Warum Orson vielleicht doch mehr indie sind, als vielen das lieb ist.

Als Orson vor zwei Jahren in den Radios explodierten und ihr Partyhit „No Tomorrow“ zum nächsten „Walking On Sunshine“ zu werden drohte, ernteten sie, als Indieband vermarktet, Häme in Kreisen gescheitelter Trainingsjackenträger. Dabei hatte die Band ihr Blockbuster-Debüt bright idea aus eigener Tasche bezahlt, sich jeglichem von der oft puristischen Indieszene vorgeschriebenen Trend versperrt und – deren Uncoolness voll bewusst -von Fleetwood Mac und Hall & Oates inspirieren lassen: „Momentan ist alles und jeder indie; dadurch wird dieser Begriff total entwertet – Indie heißt heute nicht mehr, als die richtige Frisur zu haben“, behauptet Sänger Jason Pebworth. „Fünf Prozent aller sogenannten Indie-Bands sind fantastisch, aber alle anderen kopieren halt nur-und ausgerechnet diese 95 Prozent kritisieren uns dafür, nicht indie zu sein“, sagt er und schüttelt etwas resigniert das behütete Haupt.
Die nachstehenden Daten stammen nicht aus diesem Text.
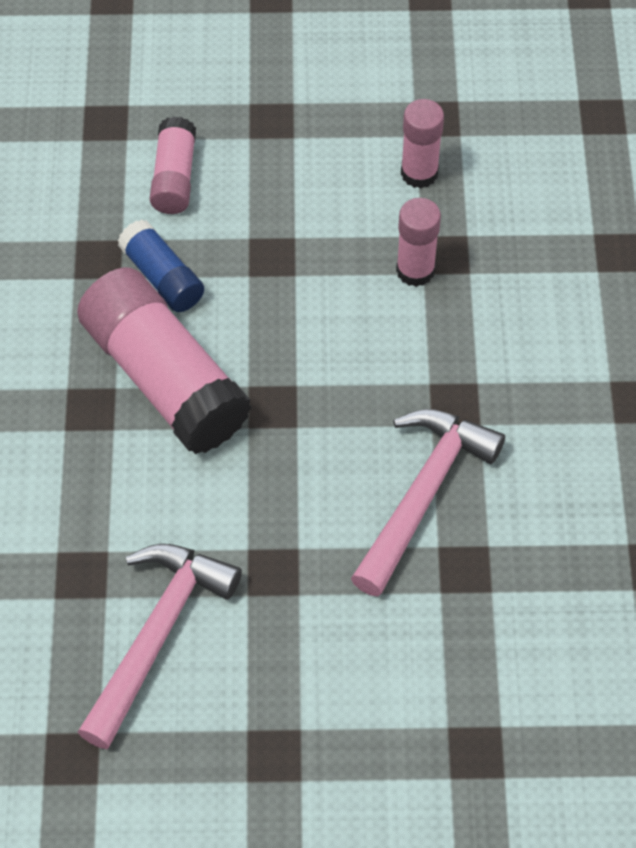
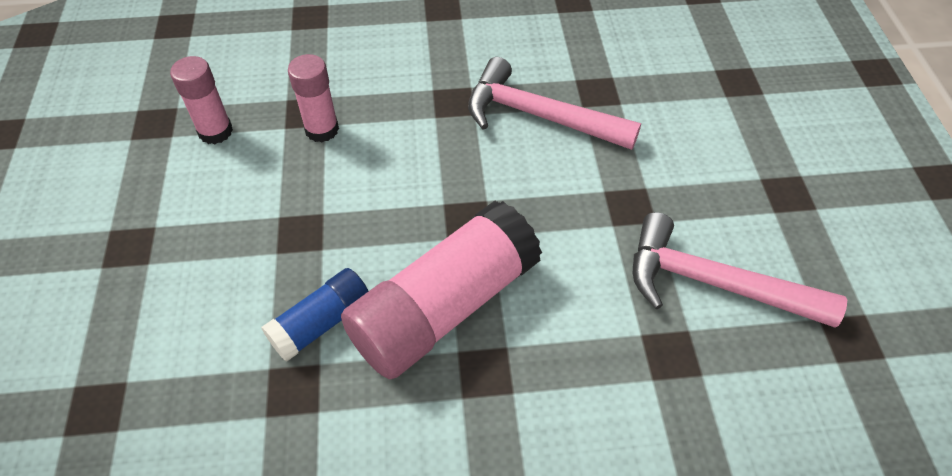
camera: 95 degrees left, 5 degrees down
pink glue stick [150,117,196,214] -> none

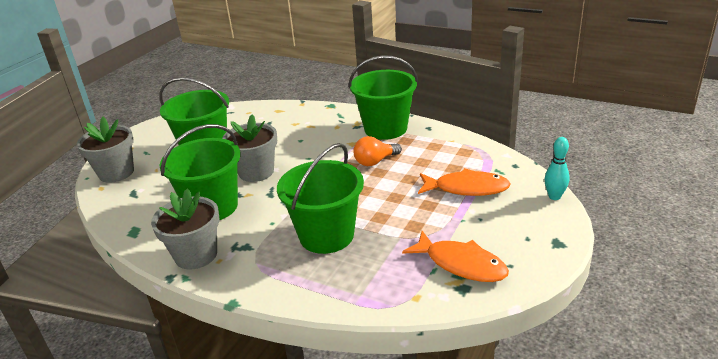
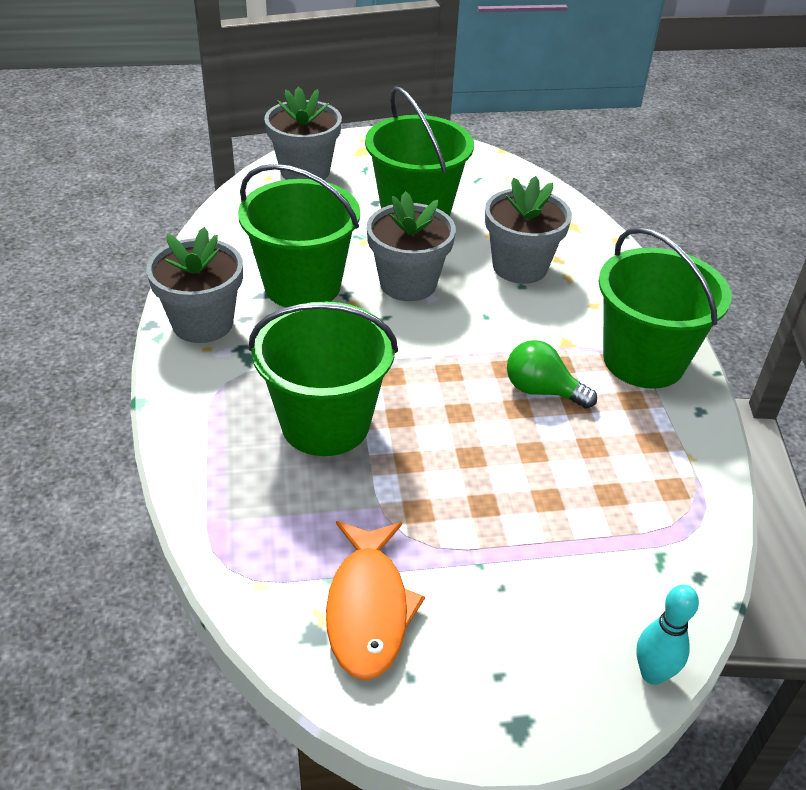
camera: 50 degrees right, 10 degrees up
orange light bulb [353,136,402,166] -> green light bulb [507,340,597,409]
orange fish [418,168,511,196] -> none
none -> grey flower pot [485,176,572,284]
Orson wollten sich nie Stylezwängen aussetzen; nicht umsonst sangen sie im Titelsong ihres Debüts: „Here’s my bright idea: I’ll just disappear!“

„Wir wollen den Leuten helfen, ihre Schulden zu vergessen. Wir sind keine politische Band; uns geht’s einfach nur darum, dass alle Spaß haben“, sagt Schlagzeuger Chris Cano. Und so geriet das zweite Album culture vultures zum reinen Feierei-Soundtrack. Auch der einzige vermeintliche Affront („lt doesn ‚t rock, it doesn’t roll/ Is there something wrong with the radio?“ im Opener „Radio“) entpuppt sich als kritikfernes Sinnbild: „Da geht es um eine bestimmte Zeit im Leben, in der einfach alles passt und dir alle Songs im Radio wahnsinnig viel bedeuten. Dann wirst du älter, ziehst aus, und alles wird ernster. Dennoch willst du dieses unschuldige Gefühl zurückhaben“, erklärt Pebworth die eigentliche Bedeutung des Songs. Doch macht die Möglichkeit, ein Lied unterschiedlich zu verstehen und zu interpretieren, nicht gerade einen guten, weil vielschichtigen, individuell lesbaren Song aus? „Natürlich außerdem passiert es ja oft, dass ich Radio höre und denke: ,Wie zur Hölle hat es dieser Mist ins Radio geschafft?'“, lacht Pebworth. Das dürften sich beim zu erwartenden Airplay-Overkill des neuen Orson-Materials wiederum auch ganz viele Indie-Jünger fragen.